BEGIN SOURCE DATA
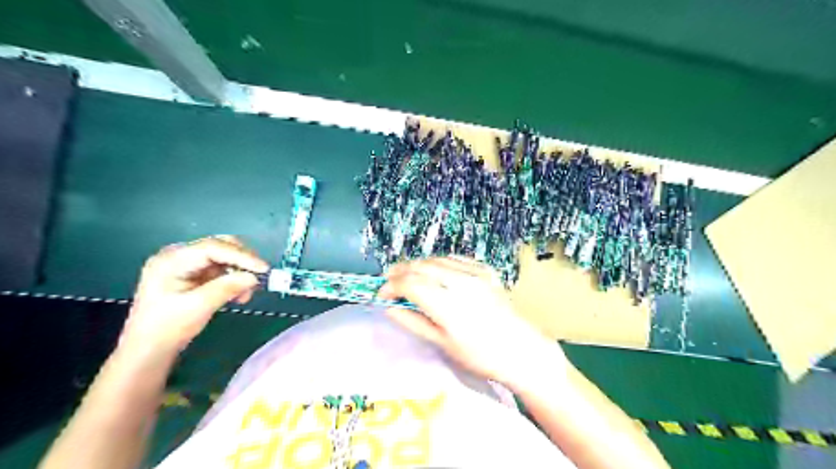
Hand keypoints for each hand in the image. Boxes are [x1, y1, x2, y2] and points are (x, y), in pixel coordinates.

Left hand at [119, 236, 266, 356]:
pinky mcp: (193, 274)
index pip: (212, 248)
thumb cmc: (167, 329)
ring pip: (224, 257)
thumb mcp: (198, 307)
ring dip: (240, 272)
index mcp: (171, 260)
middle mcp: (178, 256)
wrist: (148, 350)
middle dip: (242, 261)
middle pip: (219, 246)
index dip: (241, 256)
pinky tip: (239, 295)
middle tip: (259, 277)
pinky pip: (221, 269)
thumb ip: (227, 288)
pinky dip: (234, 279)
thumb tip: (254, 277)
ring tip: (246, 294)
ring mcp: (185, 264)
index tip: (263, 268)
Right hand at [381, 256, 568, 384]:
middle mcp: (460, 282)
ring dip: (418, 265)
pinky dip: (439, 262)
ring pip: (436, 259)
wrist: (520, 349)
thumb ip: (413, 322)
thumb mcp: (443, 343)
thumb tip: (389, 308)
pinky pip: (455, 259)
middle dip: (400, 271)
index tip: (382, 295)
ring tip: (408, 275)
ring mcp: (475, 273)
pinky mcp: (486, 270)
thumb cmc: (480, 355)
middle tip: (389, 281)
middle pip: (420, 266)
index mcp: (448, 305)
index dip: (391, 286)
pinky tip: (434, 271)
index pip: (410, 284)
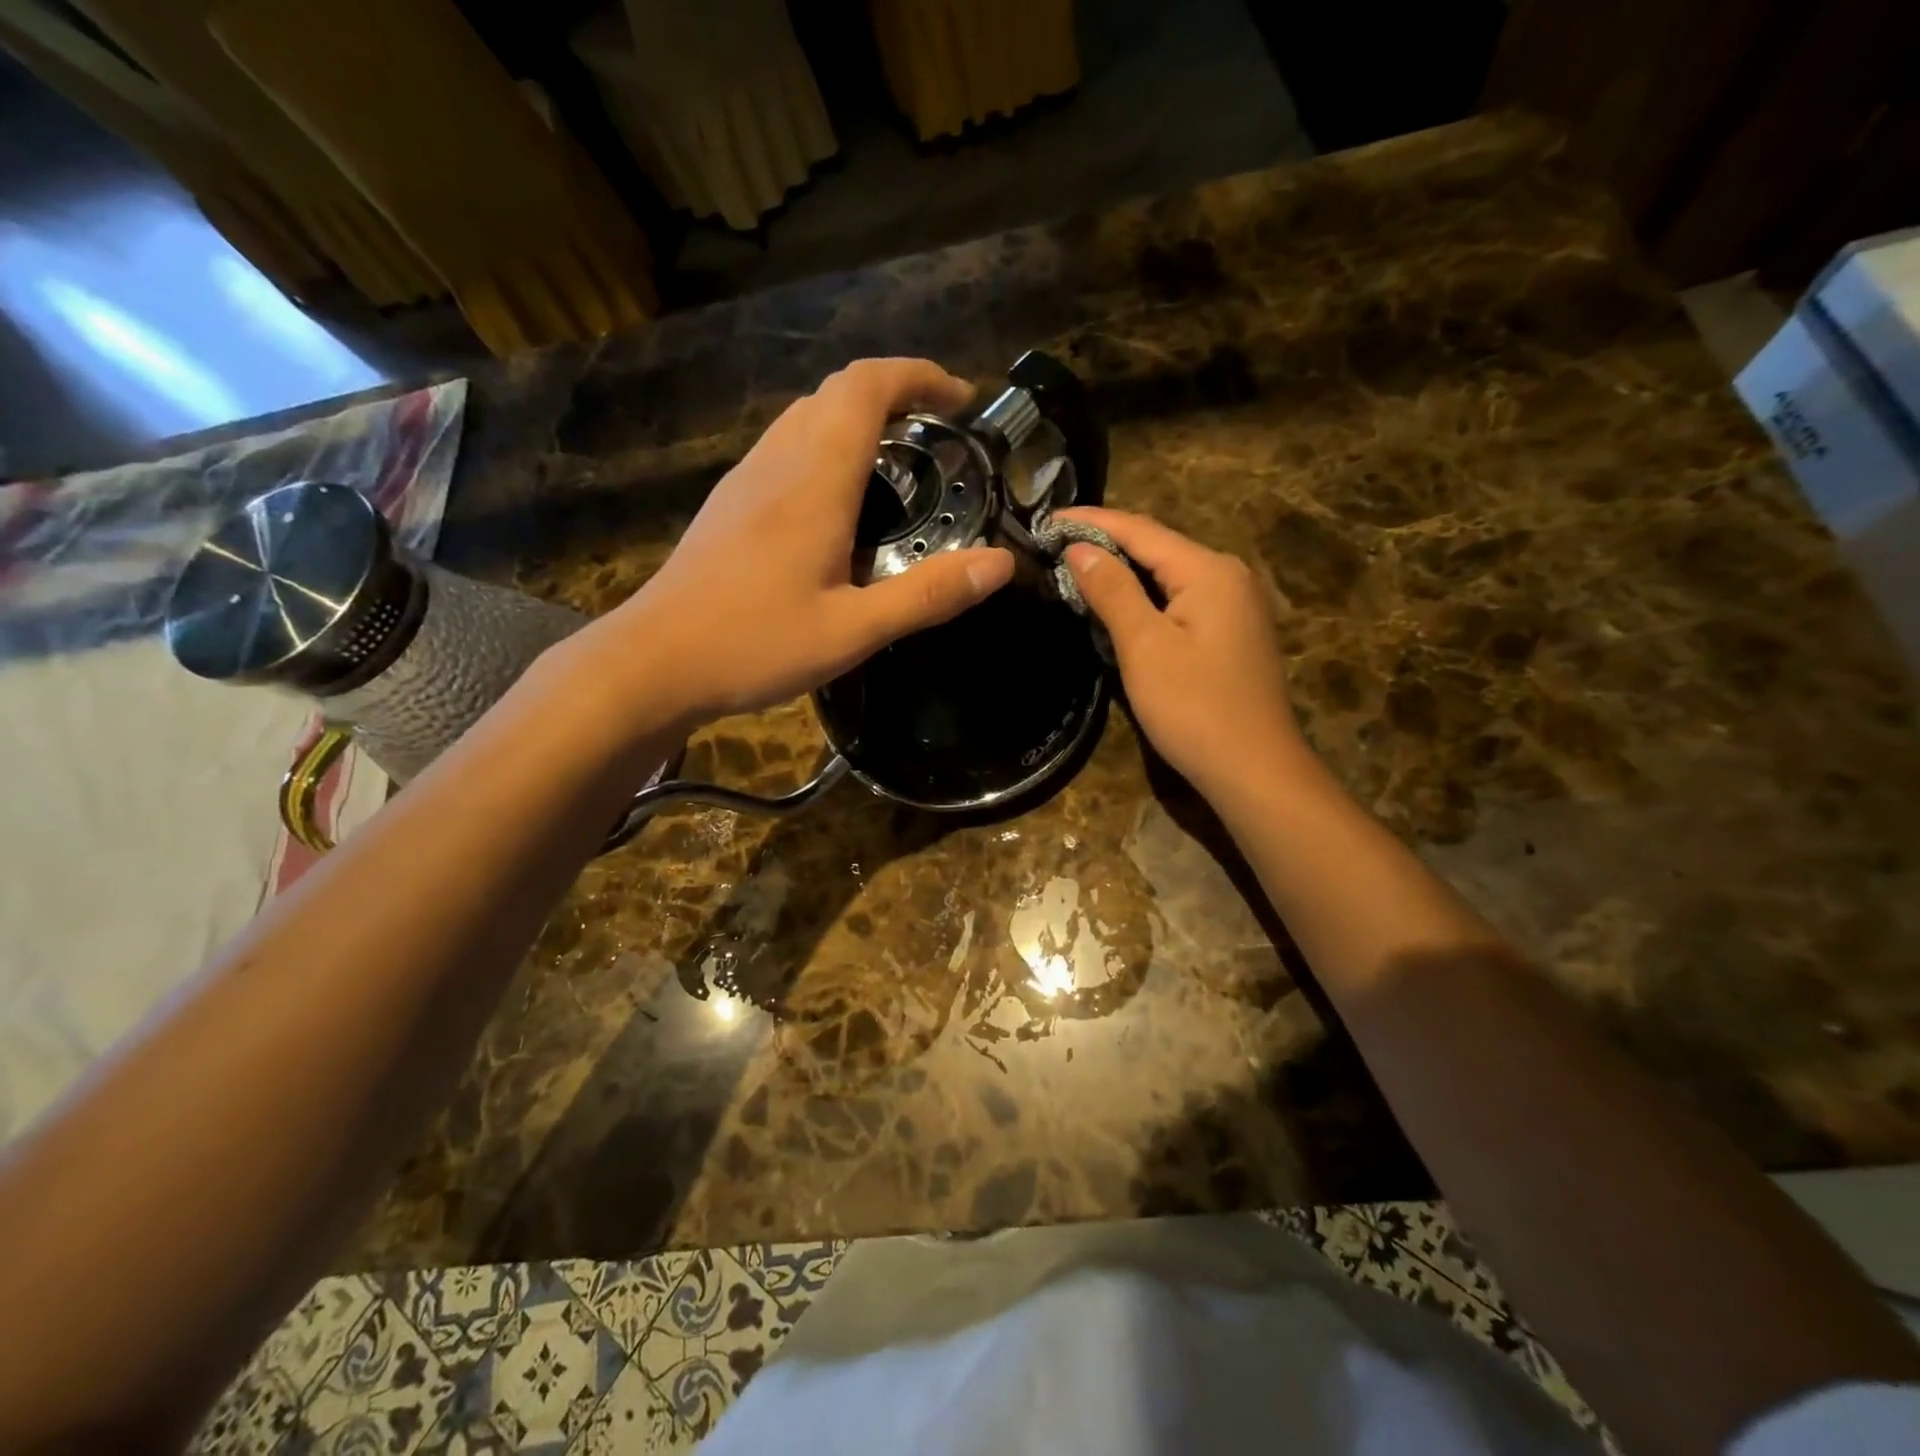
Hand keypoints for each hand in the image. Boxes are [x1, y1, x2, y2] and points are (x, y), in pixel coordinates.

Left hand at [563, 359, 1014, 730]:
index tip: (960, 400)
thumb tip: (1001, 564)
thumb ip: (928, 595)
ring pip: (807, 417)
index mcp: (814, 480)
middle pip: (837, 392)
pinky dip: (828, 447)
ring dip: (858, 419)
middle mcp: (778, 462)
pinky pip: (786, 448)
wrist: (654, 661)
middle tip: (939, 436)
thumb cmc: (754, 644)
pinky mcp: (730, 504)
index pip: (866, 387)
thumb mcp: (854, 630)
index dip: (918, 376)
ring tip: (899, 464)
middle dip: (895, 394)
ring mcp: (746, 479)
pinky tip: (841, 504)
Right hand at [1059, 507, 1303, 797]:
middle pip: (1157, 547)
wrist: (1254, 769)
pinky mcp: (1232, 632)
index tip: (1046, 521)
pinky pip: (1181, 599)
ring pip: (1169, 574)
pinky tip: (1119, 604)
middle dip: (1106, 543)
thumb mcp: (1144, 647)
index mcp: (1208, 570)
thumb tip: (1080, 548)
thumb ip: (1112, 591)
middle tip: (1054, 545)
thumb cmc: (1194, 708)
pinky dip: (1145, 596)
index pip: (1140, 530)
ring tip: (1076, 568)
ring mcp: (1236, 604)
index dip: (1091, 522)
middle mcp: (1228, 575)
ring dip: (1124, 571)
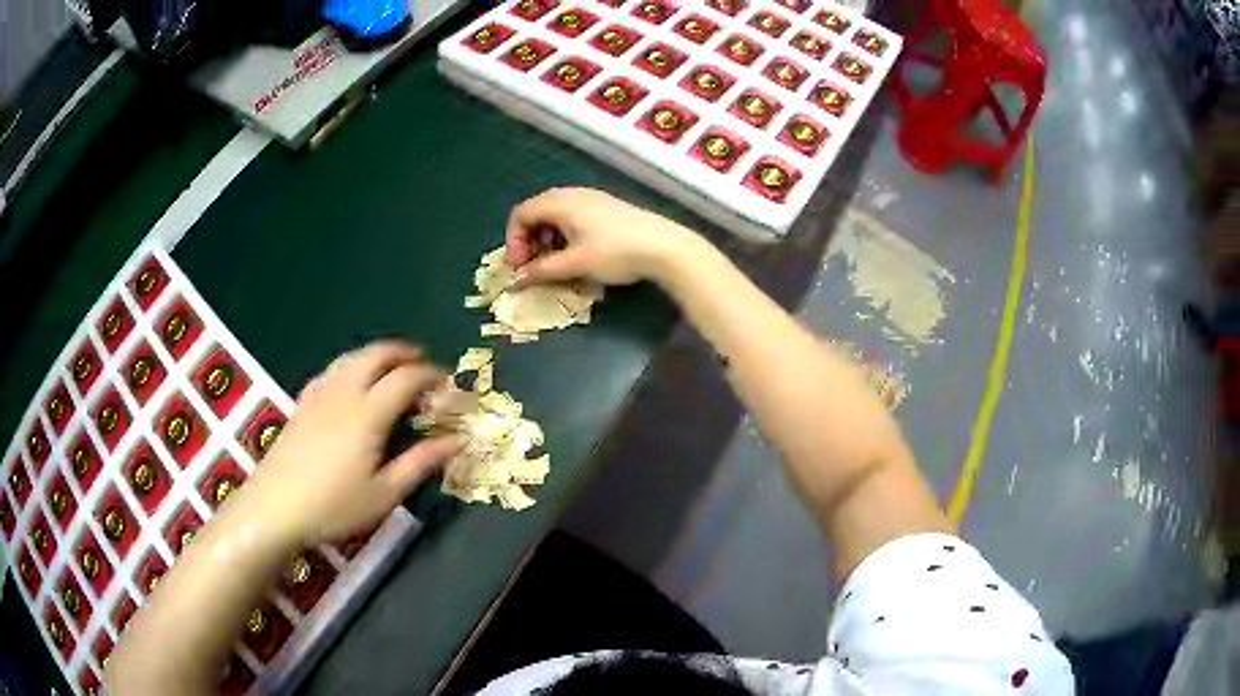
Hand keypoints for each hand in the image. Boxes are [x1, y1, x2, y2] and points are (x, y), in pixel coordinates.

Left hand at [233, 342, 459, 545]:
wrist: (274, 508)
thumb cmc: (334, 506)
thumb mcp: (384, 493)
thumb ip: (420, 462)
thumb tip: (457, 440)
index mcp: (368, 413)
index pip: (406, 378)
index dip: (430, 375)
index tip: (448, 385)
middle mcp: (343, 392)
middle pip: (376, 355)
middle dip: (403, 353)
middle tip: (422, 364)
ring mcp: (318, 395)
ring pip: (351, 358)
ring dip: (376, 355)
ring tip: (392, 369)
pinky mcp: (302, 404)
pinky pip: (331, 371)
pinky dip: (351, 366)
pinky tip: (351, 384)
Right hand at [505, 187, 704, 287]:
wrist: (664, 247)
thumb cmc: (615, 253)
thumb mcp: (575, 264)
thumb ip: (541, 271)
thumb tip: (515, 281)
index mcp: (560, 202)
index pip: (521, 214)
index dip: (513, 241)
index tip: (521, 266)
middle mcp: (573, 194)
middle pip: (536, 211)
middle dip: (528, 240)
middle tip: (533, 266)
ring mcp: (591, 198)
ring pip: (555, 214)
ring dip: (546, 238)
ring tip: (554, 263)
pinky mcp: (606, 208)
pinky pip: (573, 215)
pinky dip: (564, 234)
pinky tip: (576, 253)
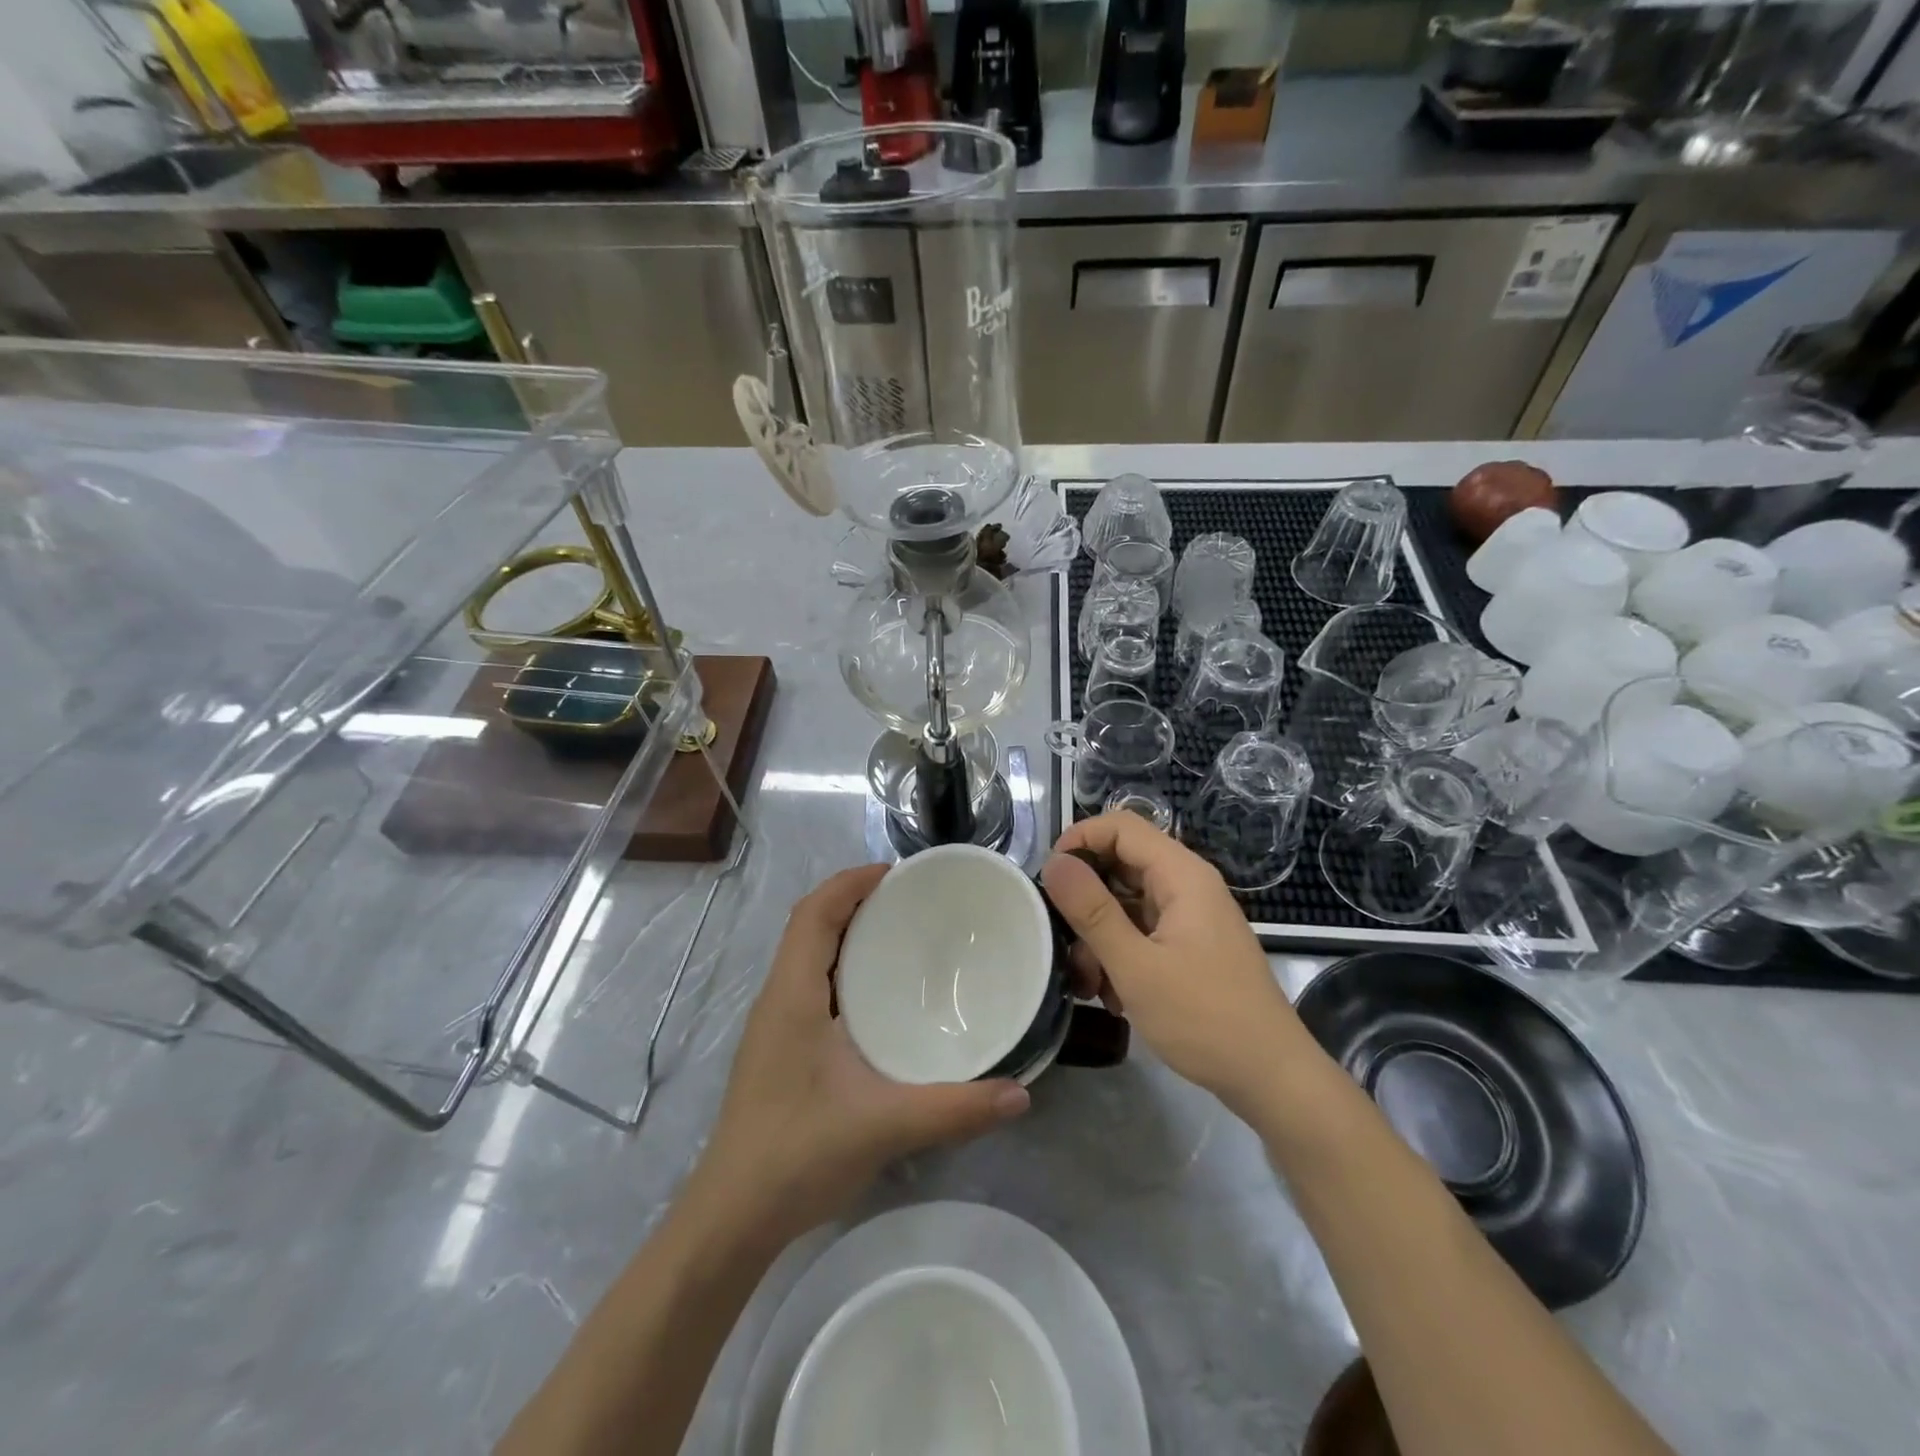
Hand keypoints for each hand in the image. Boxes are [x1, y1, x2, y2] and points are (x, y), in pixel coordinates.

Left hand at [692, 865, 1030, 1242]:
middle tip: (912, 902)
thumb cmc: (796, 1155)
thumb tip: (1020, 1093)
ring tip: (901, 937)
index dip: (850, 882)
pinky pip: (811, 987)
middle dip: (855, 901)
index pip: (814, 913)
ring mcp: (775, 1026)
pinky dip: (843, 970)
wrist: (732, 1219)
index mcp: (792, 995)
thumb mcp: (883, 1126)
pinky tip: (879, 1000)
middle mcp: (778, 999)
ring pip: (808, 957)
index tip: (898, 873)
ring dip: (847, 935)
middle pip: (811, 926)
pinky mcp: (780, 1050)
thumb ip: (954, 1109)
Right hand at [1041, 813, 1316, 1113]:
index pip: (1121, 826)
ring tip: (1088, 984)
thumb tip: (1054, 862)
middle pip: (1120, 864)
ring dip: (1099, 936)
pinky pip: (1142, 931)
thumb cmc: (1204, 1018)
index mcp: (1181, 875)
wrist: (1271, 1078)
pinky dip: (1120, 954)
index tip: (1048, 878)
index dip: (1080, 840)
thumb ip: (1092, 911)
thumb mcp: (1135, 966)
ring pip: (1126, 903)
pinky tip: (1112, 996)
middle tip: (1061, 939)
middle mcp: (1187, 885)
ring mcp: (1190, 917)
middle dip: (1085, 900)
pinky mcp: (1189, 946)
END SOURCE DATA
> [TASK GOAL] The answer must be a single number: how many lines of the data hold the word "Right".

> [RESULT BELOW] 4